Four years ago, my wife and I made one of the best choices of our lives. This choice was not easy, but it brought about peace. This choice cost us, but it gave us rest and safety. It was an investment that will help shape the future of our family. More importantly, it gives us the opportunity to raise our kids in the environment that we deemed best for them. I am talking about the decision to move to our current home.
Most men want to have a place that they claim for their own. A piece of dirt they can build a safe, and comfortable life on. No matter how primitive or luxurious, a home is a special place. A sacred sanctum of sorts. A home is a place where lives are shaped and formed. We work hard to have a home. It is for this reason (I think) that men pride themselves in their ability to take care of their home. I definitely love doing projects and gain an incredible amount of satisfaction when I check one off the list. The satisfaction isn’t necessarily because there is one less thing to do, although that sure is nice. I believe that the satisfaction comes in knowing that a completed project is now giving my family more. That “more” could be a quality or quantity type thing, but ultimately it adds to the overall goal of what you aim to accomplish in your home.
What are you trying to accomplish in your home?
At a basic level every home needs to provide shelter and safety from the elements. Yet, one could hardly say that this is all that we want to accomplish with a home. My wife and I moved to our current home because there was more outdoor space and a bit more room in the actual house itself. However, what really drove our decision to buy this home was not primarily a physical one (the look of the home), it was driven mostly by an emotional and spiritual reality that came about by the overall aspects of this home. Let me explain.
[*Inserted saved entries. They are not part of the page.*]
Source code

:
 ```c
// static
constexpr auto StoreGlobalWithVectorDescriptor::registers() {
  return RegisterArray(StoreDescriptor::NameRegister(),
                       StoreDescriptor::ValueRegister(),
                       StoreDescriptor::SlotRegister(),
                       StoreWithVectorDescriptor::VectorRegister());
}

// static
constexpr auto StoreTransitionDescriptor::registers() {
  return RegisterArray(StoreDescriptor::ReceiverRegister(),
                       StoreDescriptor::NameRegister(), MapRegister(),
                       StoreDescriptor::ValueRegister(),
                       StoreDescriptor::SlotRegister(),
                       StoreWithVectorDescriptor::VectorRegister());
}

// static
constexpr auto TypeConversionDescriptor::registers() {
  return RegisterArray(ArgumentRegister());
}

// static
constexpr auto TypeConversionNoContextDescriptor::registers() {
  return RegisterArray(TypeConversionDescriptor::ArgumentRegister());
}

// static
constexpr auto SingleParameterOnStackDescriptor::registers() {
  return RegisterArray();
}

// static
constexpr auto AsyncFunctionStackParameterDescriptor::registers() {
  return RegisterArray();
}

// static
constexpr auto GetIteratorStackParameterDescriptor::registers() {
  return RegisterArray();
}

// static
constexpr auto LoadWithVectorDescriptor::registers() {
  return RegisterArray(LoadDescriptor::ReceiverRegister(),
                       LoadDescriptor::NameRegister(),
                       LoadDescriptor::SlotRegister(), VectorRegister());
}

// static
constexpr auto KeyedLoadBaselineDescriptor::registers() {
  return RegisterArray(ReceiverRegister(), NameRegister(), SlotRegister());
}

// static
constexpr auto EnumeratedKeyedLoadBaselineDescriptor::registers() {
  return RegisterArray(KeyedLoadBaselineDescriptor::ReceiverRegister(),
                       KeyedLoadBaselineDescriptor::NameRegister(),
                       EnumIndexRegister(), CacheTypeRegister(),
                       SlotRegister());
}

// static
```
As human beings we are emotional, physical, intellectual, and spiritual beings. These elements are always working in unison. You can’t divorce them from one another, it just doesn’t work that way. When we first saw the house (the physical piece) we really didn’t like it. The house was ugly as sin indoors. The 70’s were living there and in no hurry to move out. We are more country chic, farmhouse style folk, and this place is a contemporary style home. We were able to get passed this because of the surroundings, and land (another physical element).
What really pulled us into buying this home were our neighbors. This family is one we have known for a long time and they have become essential to us. Our youngest is their goddaughter. My oldest daughter has known this family since she was six weeks old. My kids have been loved by this family in ways that I will forever be grateful for. They are truly a part of our family. The feeling (emotional) of being next door to them was literally the only reason we considered looking at this home in the first place.
Cost was a concern initially. This mortgage would be $500 extra a month that we were not used to spending. We crunched the numbers and discussed whether this was a rational thing to do (intellectual). The house we were living in at the time was fine, and we had a ridiculously low mortgage. Why would we want to get out of that? Even though the mortgage would stretch us, we felt that this was the right thing to do. Our mind wrestled with it, but ultimately there was a deep sense of peace in making the choice to buy this house. This wasn’t the type of peace you experience when you realize you didn’t leave your keys in the car. This is the type of peace that rests in your soul. That peace that tells you no matter how scary, challenging or crazy something may seem, it…is…right. A spiritual piece is what I would call this.
Taking all that I said above, my wife and I knew that this home would be a place that could help us accomplish the hard work of raising our family. All the ingredients we perceive as necessary were there. We have not regretted the decision once. Our girls love playing outside, especially in the woods. We love seeing deer, birds, and the occasional black bear wondering through the back yard. The girls love walking through the path in the woods to our neighbors house that we cut out to make accessing them easier. During the COVID-19 lock down, we really didn’t feel like we were locked down at all. We just went outside and hung out.
This home of ours is a tool in helping us to accomplish the mission of becoming a holy family. A family that seeks to be, as Matthew Kelly often says, “the best version of ourselves.” This home is not the end itself, but a means to that end. Everyone under this roof is a sinner and has issues. We have idiosyncrasies that make life between these four walls a challenge. There are lots of things outside of our home that also create stress. So having a home that provides a place of calm and peace is essential. I believe that this is why choosing the right home for your family should not be dictated by looks, size and price only.
The location, environment, function and layout of your home will affect the physical, emotional,
spiritual and intellectual aspects of your family. Here are some examples:
As you can see, there are lots of things in play when we try to create a home. For all of us there will be different criteria for selecting a home and that’s the way it should be. I think the most important thing is to make sure that what is most important—what you are trying to accomplish—is at the top of the “must have” list. At the end of the day, that is what will help you become the family you want to be.
Hopefully, my family will have this home for a long time. Ultimately, what we are trying to accomplish here is not having the best contemporary style chic, farmhouse. I am trying to love my wife into heaven, and create little saints out of the adorable savages that are my daughters. I want every person that sets foot into my home to feel welcome, cared for, and known. To experience a little taste of what is true, good, and beautiful on this side of heaven via simple people doing their best in this little piece of dirt I get to call our home.
We are about accomplishing a great work in this home, and that work is called family.